WHAT YOU NEED TO DO:
Whenever an image turns up, omit it and return the remaining data exactly.

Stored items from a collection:
- - - - -

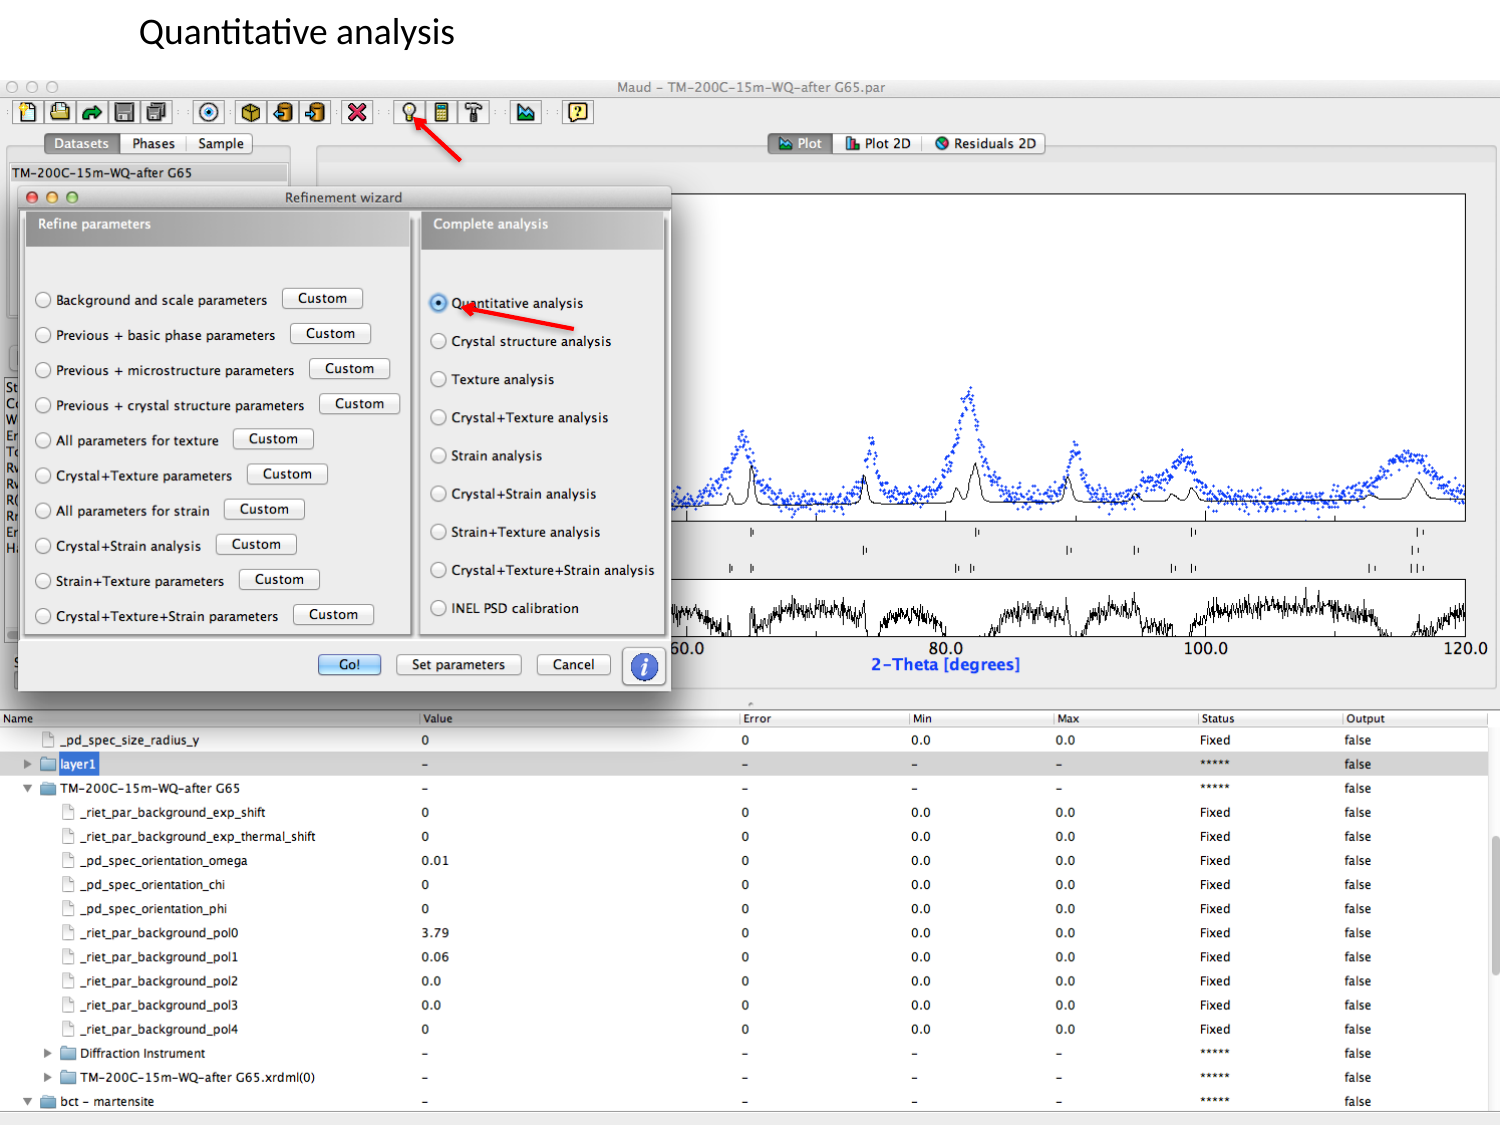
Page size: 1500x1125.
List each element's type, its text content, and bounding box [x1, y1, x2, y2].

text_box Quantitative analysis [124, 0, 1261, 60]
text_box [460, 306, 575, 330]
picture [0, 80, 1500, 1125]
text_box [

- - - - -

THE ANSWER:
Page size: 1500x1125.
List each element's type, its text content, and bounding box [x1, y1, x2, y2].

text_box Quantitative analysis [124, 0, 1261, 60]
text_box [460, 306, 575, 330]
picture [0, 80, 1500, 1125]
text_box [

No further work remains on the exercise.